Hey everyone, I am considering purchasing a mini embroidery machine. I am completely new to the embroidery side of the business, but I am wanting to start making patches. Nothing huge, something in the range of 4x4 and smaller. I plan on making lots of them, to the amount where I feel it would be cheaper to make my own rather than have them made somewhere else. 

I am curious what brands of machines people are using, or what you would suggest.


----------



## ShirlandDesign (Nov 29, 2009)

BitB_Shirts said:


> I plan on making lots of them, to the amount where I feel it would be cheaper to make my own rather than have them made somewhere else.


Patches are typically high in stitch count (long run times), and the price you pay for outsourced patches is really pretty low (even in small quantities). After researching the issue please post the math. It's a question that would be of interest to a lot of us here.


----------



## JAF (Oct 12, 2008)

When you say a mini embroidery machine, I think of a home embroidery machine. A home machine would not hold up to commercial embroidery.
You would need to digitize the design. The average patch would be about 15 minutes on the machine. Then you would need to merrow the edge. I agree with John, outsourced patches are a good price.


----------



## selanac (Jan 8, 2007)

If you start with patches, you may end up doing actual embroidery. Buy a small commercial machine like a One head with 4 to 6 colors. 10 to 15 would even be better.


----------



## LODclothing (Aug 5, 2010)

What's the price range on a commercial machine and is it really a viable option for the small business types?


----------



## selanac (Jan 8, 2007)

Check the Classified section of this forum. Also call a local Melco or SWF company. You can also go to a ISS show in your area. They'll have lots on display.


----------



## Buechee (Dec 22, 2005)

I do mostly patches. What are you looking to do? The money is good if you do them right. It will cost about $.25 per patch to make, give or take.


----------



## JAF (Oct 12, 2008)

Marc,
How do you make your patches?


----------



## seted08 (Nov 2, 2010)

definetly do it i heard of a great model called the adeem 78il


----------



## BitB_Shirts (Jul 10, 2010)

Buechee said:


> I do mostly patches. What are you looking to do? The money is good if you do them right. It will cost about $.25 per patch to make, give or take.

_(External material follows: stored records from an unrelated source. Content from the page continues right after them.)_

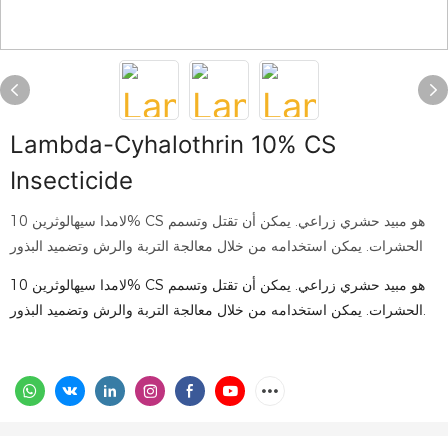
Lambda-Cyhalothrin 10% CS
Insecticide
لامدا سيهالوثرين 10% CS هو مبيد حشري زراعي. يمكن أن تقتل وتسمم
الحشرات. يمكن استخدامه من خلال معالجة التربة والرش وتضميد البذور
لامدا سيهالوثرين 10% CS هو مبيد حشري زراعي. يمكن أن تقتل وتسمم
الحشرات. يمكن استخدامه من خلال معالجة التربة والرش وتضميد البذور.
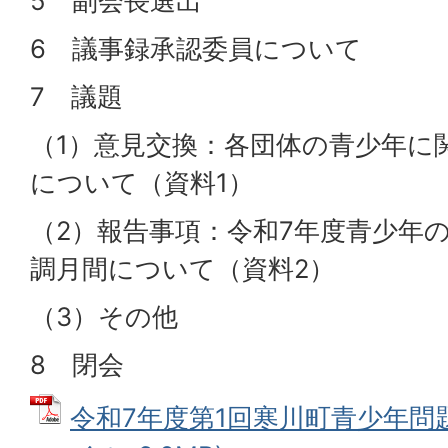
5 副会長選出
6 議事録承認委員について
7 議題
（1）意見交換：各団体の青少年に
について（資料1）
（2）報告事項：令和7年度青少年
調月間について（資料2）
（3）その他
8 閉会
令和7年度第1回寒川町青少年問題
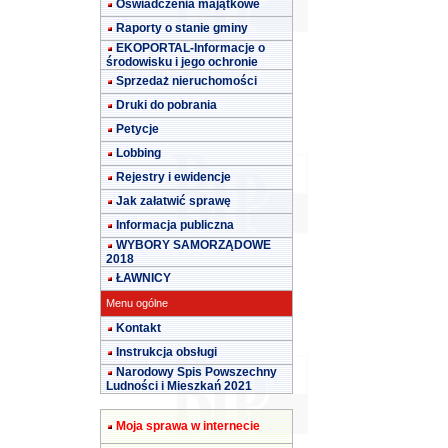
Oświadczenia majątkowe
Raporty o stanie gminy
EKOPORTAL-Informacje o
środowisku i jego ochronie
Sprzedaż nieruchomości
Druki do pobrania
Petycje
Lobbing
Rejestry i ewidencje
Jak załatwić sprawę
Informacja publiczna
WYBORY SAMORZĄDOWE
2018
ŁAWNICY
Menu ogólne
Kontakt
Instrukcja obsługi
Narodowy Spis Powszechny
Ludności i Mieszkań 2021
Moja sprawa w internecie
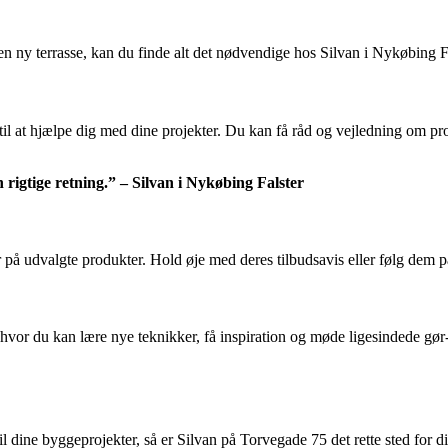
n ny terrasse, kan du finde alt det nødvendige hos Silvan i Nykøbing Fa
l at hjælpe dig med dine projekter. Du kan få råd og vejledning om pro
en rigtige retning.” – Silvan i Nykøbing Falster
på udvalgte produkter. Hold øje med deres tilbudsavis eller følg dem på 
vor du kan lære nye teknikker, få inspiration og møde ligesindede gør-d
 dine byggeprojekter, så er Silvan på Torvegade 75 det rette sted for dig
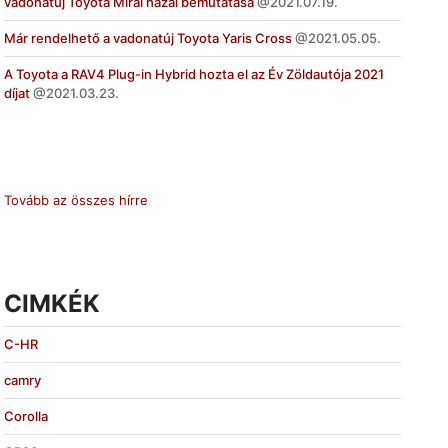
vadonatúj Toyota Mirai hazai bemutatása
2021.07.19.
Már rendelhető a vadonatúj Toyota Yaris Cross
2021.05.05.
A Toyota a RAV4 Plug-in Hybrid hozta el az Év Zöldautója 2021
díjat
2021.03.23.
Tovább az összes hírre
CIMKÉK
C-HR
camry
Corolla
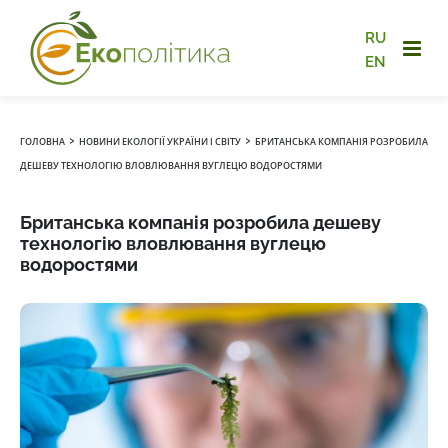
RU
EN
›
›
ГОЛОВНА
НОВИНИ ЕКОЛОГІЇ УКРАЇНИ І СВІТУ
БРИТАНСЬКА КОМПАНІЯ РОЗРОБИЛА
ДЕШЕВУ ТЕХНОЛОГІЮ ВЛОВЛЮВАННЯ ВУГЛЕЦЮ ВОДОРОСТЯМИ
Британська компанія розробила дешеву
технологію вловлювання вуглецю
водоростями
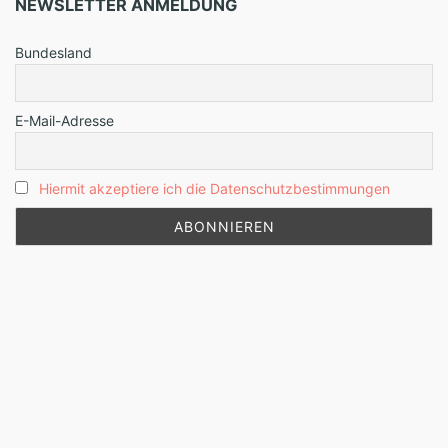
NEWSLETTER ANMELDUNG
Bundesland
E-Mail-Adresse
Hiermit akzeptiere ich die Datenschutzbestimmungen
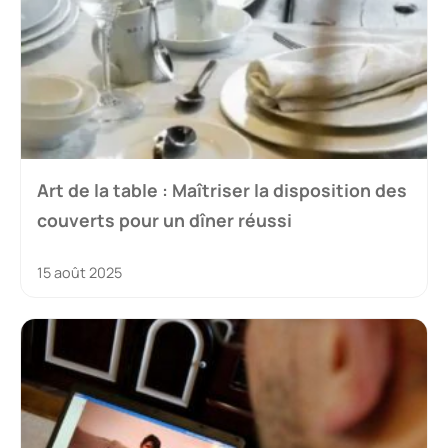
Art de la table : Maîtriser la disposition des
couverts pour un dîner réussi
15 août 2025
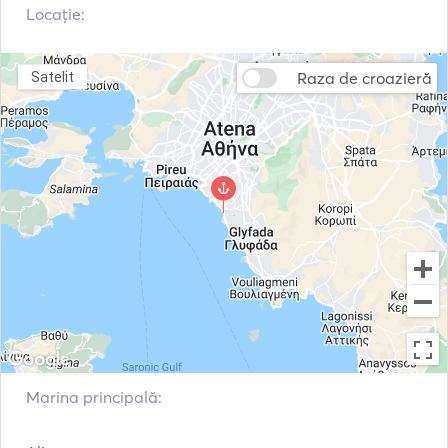
Padel Board
snorkeling
Locație:
Sala de sport
Fish Finder / Sonar
Raza de croazieră
Satelit
Marina principală:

Do you do wholesale business or mostly retail? I would love to get prices from you. I may try to push some patches to make sure it's in my market before I spend the cash on a machine.


----------



## selanac (Jan 8, 2007)

Tom, someone emailed me whose trying to sell two embroidery machines. They're commercial units. One is an SWF 601 and another a 1201. The number 6, and 12 means number of threads. The 1 means One embroidery head. 

Don't know the specifics, but will let you know if you're interested. PM me if you are or anyone else.


----------



## JAF (Oct 12, 2008)

If 1201 means the Tajima TMEX C-1201, it's a great machine, if has been treated nice. Mine is 13yrs old and runs well.


----------